Em entrevista à TSF e ao Jornal de Notícias, a ministra do Trabalho, Solidariedade e Segurança Social disse haver abusos por parte de algumas trabalhadoras que usavam de forma abusiva a licença para amamentar para trabalhar menos horas.
As declarações foram fortemente contestadas por associações e sindicatos que defenderam que o problema não estava nas mulheres mas sim nos empregadores, garantindo que ainda hoje existem muitas trabalhadoras que não usam a redução de horário por temer represálias.

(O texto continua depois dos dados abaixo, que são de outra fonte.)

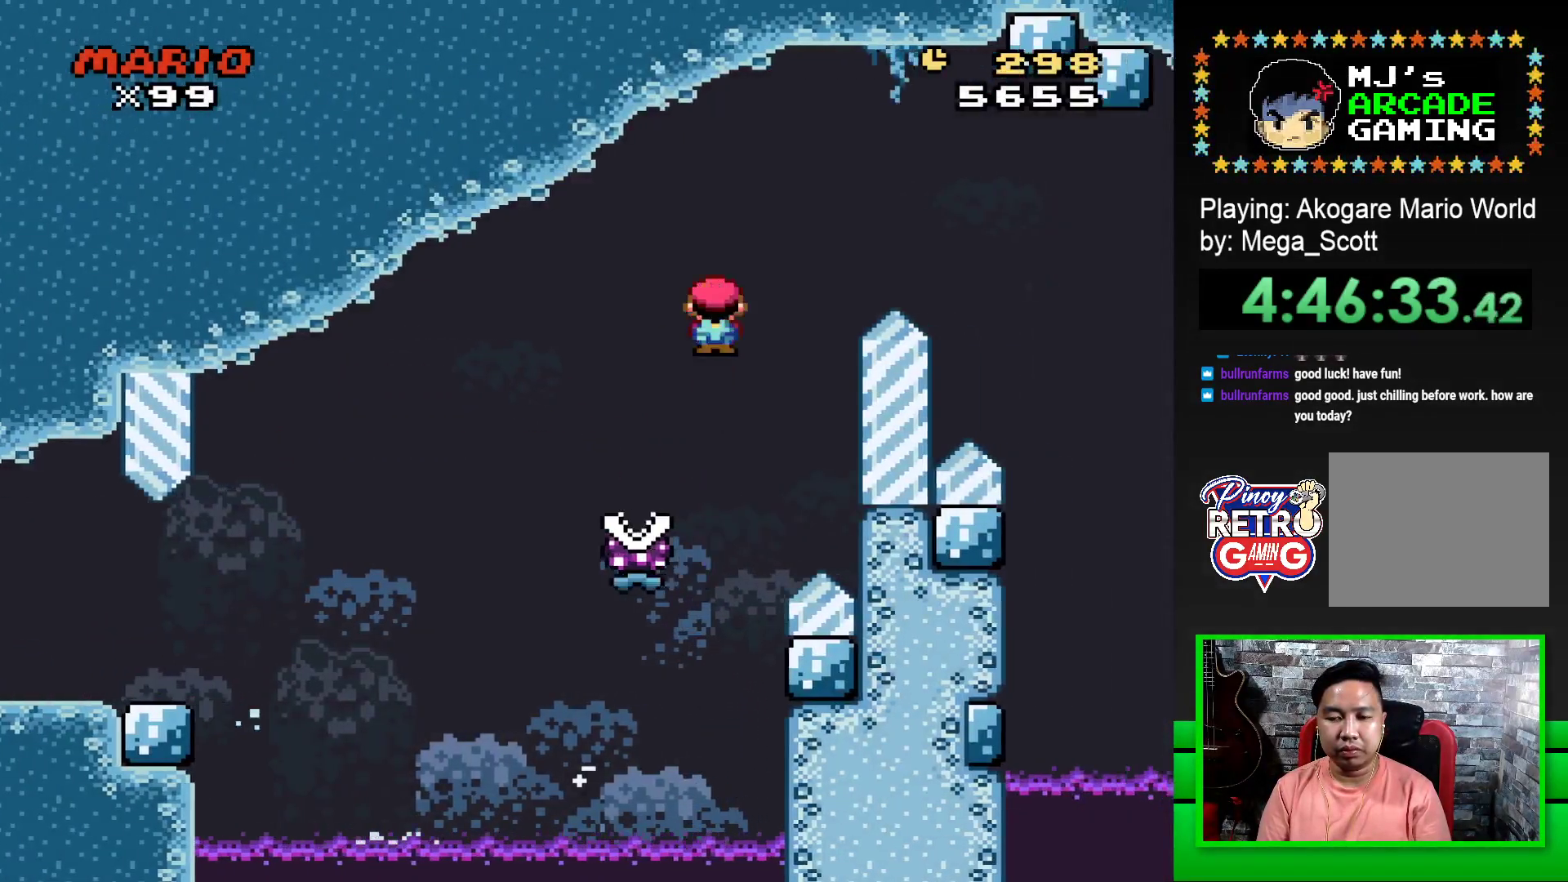
{"buttons": ["SQUARE", "R1", "DPAD_RIGHT"], "events": []}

A Comissão para a Igualdade no Trabalho e no Emprego (CITE) recebeu este ano apenas uma queixa "feita por uma mulher referente à violação do direito de dispensa para a amamentação", mas não recebeu qualquer denúncia por parte da entidade empregadora de trabalhadoras que estariam a abusar desse mesmo direito, contou à Lusa a presidente da CITE, Carla Tavares.
Os sindicatos dizem que estes números não são representativos do que se passa nas empresas e garantem que "continuam a receber relatos" de problemas que acontecem um pouco por todo país, em especial nos trabalhos com maior presença de mulheres, como o setor da saúde, restauração, comércio ou da indústria.
"Tivemos vários exemplos de limitações e até situações extremas" de trabalhadoras impedidas de usar a licença de amamentação, disse à Lusa Fátima Messias, coordenadora para a Comissão de Igualdade entre Mulheres e Homens da CGTP-IN.
A sindicalista admitiu não ter dados sobre queixas, mas garantiu que "o direito à amamentação ou à aleitação continua a ser um direito muito pressionado pelas entidades patronais", o que leva muita mulheres a desistir 'a priori' de um direito previsto na lei.
"As situações do assédio laboral acabam por criar limitações, intimidações e auto-condicionamentos por parte de muitas trabalhadoras", alertou Fátima Messias, reconhecendo que estas situações dependem muito das mentalidades de quem gere as equipas.
"Quando se trata de rentabilizar o pouco pessoal que se tem, atira-se por terra direitos essenciais para as crianças e para as mães", acusou.
Fátima Messias considerou que a legislação ainda em vigor "é positiva em matéria de maternidade e paternidade" e que não deve ser alterada, uma vez que "o direito da amamentação para a mãe e da aleitação para o pai já está devidamente clarificado".
"O problema são as violações, porque é que o Governo, em vez de atacar as violações patronais e as limitações, ataca as mães e as crianças? É uma coisa desumana, absurda, maquiavélica. Sabe-se que há violações, sabe-se que há mulheres que são pressionadas, grávidas que são despedidas, mas em vez de atacar os infratores, atacam-se as grávidas e as crianças", sublinhou.